Why do the models hallucinate?

Hi ,
I was going through this deepAI learning course in association with openAI:
learn.deeplearning.ai / courses / chatgpt-prompt-eng / lesson / 2 / guidelines
This is what is mentioned in this video:

It is told that Boie is a real company, the product name is not real and the response the model gives to the prompt is incorrect.

Code:

client = openai.OpenAI()

def get_completion(prompt, model=“gpt-3.5-turbo”):
messages = [{“role”: “user”, “content”: prompt}]
response = client.chat.completions.create(
model=model,
messages=messages,
temperature=0
)
return response.choices[0].message.content

prompt = f"“”
Tell me about AeroGlide UltraSlim Smart Toothbrush by Boie
“”"
response = get_completion(prompt)
print(response)

The tutor says that the response is incorrect because Boie is a real company but the product is not.

Question:

  1. Why does it happen that the model ‘invented’ as incorrect answer. The LLM’s are an example of supervised learning. So, if we did not teach the model about this product which does not exist, why did it get an answer ?

  2. So, what is the level of confidence the users of GPT have when using these models? As a user, I would always be in a dilemma whether the model returned me correct answer or not.

It’s a prompting issue in the vast majority of cases. Is the model allowed to say, “I don’t know?” . It’s often the case that “Yes” or “No” is just a more likely output on a given prompt, and the model will then run with that.

IMO LLMs shouldn’t be used as search engines.

If you pay close attention to the limitations of these models, you can get reliability rates in the high 90’s. But the output will never be guaranteed to be accurate. This is simply a different paradigm. If you want classical outcomes, you need to use classical algorithms.

3 Likes

I never pressed send on this draft, so I’ll finish my thought.
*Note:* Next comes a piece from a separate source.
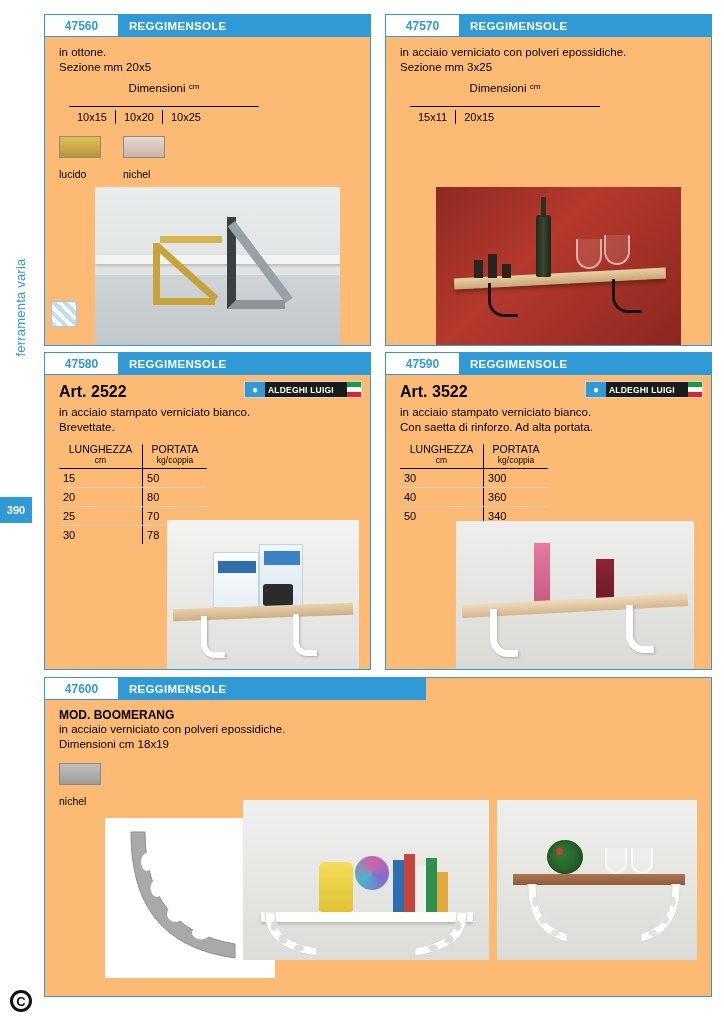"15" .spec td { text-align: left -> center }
To start, it is good to take a few steps back from what you think of now as a “chatbot” that is an entity you interact with, and look at the technology that powers it.
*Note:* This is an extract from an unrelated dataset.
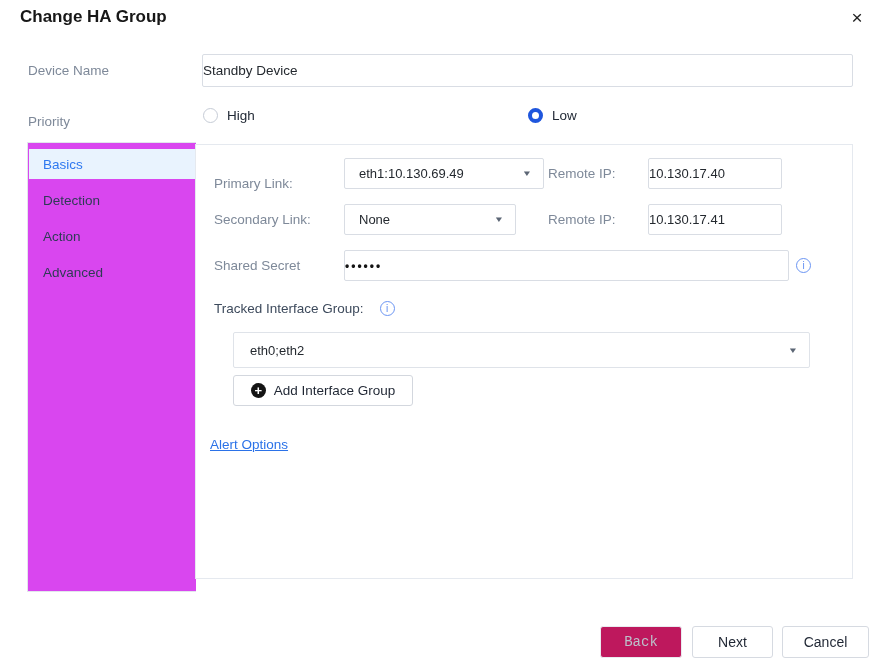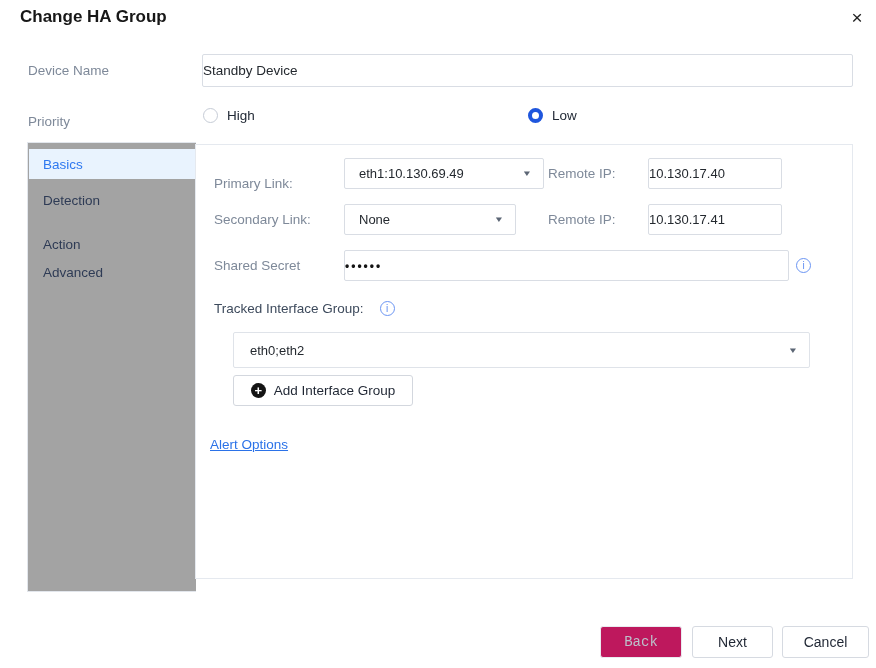"Basics" .sidebar { background: #a3a3a3 -> #d946ef }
Transformer AI is a one-directional completion that generates the next likely token in a sequence, and then continues this process iteratively. It is able to do this by being pretrained on a large corpus of text with a reward model.

So, take indescribable amounts of text, from internet posts, press releases, philosophy books, and what have you, and the AI begins being built (and rewarded on) observations of the correct sequences of words, to where it can predict the next word, phrase, sentence, paragraph with high accuracy.

That is transformed into a chatbot by simulating a document where we see two “people” interacting. As the AI has been more trained by OpenAI and uses a special chat format of input, you need less of “here is an example of a conversation between a human and a smart AI”.

Now: The AI is going to write whatever response is plausible before it has been trained to “chat”. If you ask it for scientific papers about the grooming of cats, it will make up links. If you ask it to summarize an article where the URL has hints that aliens landed in Tokyo, the AI will infer the likely response, a fact-like recounting of a whole story about aliens.

To have anti-hallucination, and to deny things the AI cannot do or know takes extra extended supervised training, not simply the training on vast text. Adding training with responses like “I can’t access links on the internet” or “that looks like a fake link you made up”.

This “truth” training takes coverage of many scenarios. For example, ask an AI about the quality of your accent, and it could still give fantastical advice on how to pronounce words even though it can’t hear them, just because that looks like the kind of response that would be appropriate for such an input.

“Confidence” is a strange thing to discuss. The AI is just generating one word at a time, so the only thing it is confident about is the next word to produce from the training weights.